*PROBLEM TO SOLVE*. According to the mailing-list post about buffers pinning inodes in icache, what share of kswapd's CPU time was spent in prune_icache?

*READING PASSAGE*.
☆ ☆ ☆ ☆ ☆ ☆ ☆
* [patch] Buffers pinning inodes in icache forever
@ 2002-11-06 21:59 Stephen C. Tweedie
2002-11-06 22:40 ` Andrew Morton
2002-11-07 2:16 ` Rik van Riel
0 siblings, 2 replies; 3+ messages in thread
From: Stephen C. Tweedie @ 2002-11-06 21:59 UTC (permalink / raw)
To: Andrew Morton, linux-mm; +Cc: Stephen Tweedie
[-- Attachment #1: Type: text/plain, Size: 1414 bytes --]
Hi,
In chasing a performance problem on a 2.4.9-based VM (yes, that one!),
we found a case where kswapd was consuming massive CPU time, 97% of
which was in prune_icache (and of that, about 7% was in the
inode_has_buffers() sub-function). slabinfo showed about 100k inodes
in use.
The hypothesis is that we've got buffers in cache pinning the inodes.
It's not pages doing the pinning because if the inode page count is
zero we never perform the inode_has_buffers() test.
On buffer write, the bh goes onto BUF_LOCKED, but never gets removed
from there. In other testing I've seen several GB of memory in
BUF_LOCKED bh'es during extensive write loads.
That's normally no problem, except that the lack of a refile_buffer()
☆ ☆ ☆ ☆ ☆ ☆ ☆
*DATA EXCERPT*.
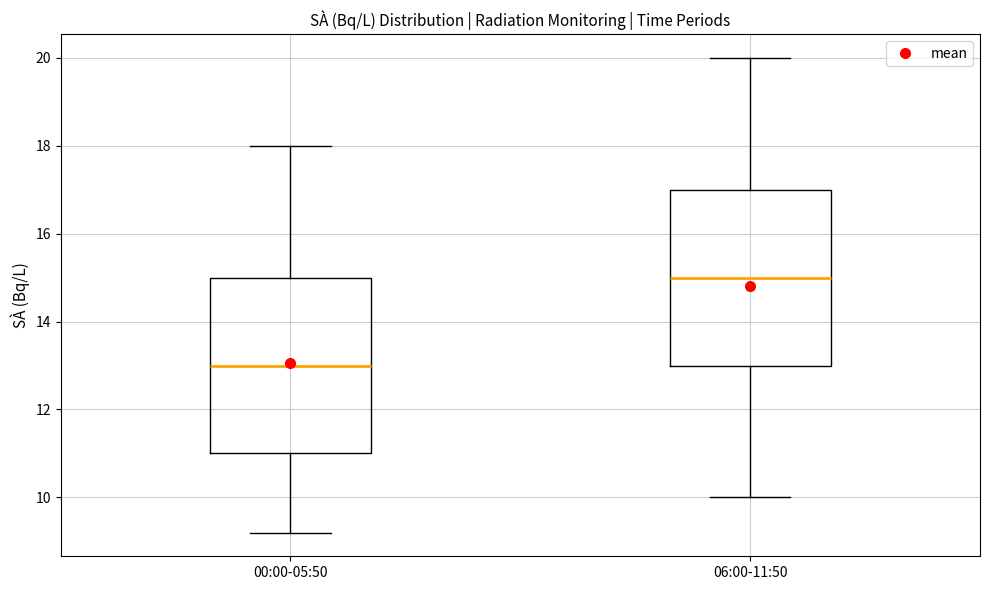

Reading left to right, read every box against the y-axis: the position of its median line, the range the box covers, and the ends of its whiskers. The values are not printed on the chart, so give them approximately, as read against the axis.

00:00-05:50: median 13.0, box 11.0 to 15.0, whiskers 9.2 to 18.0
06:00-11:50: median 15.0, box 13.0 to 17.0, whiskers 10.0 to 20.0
☆ ☆ ☆ ☆ ☆ ☆ ☆
*SOLUTION TO THE EXERCISE*. 97%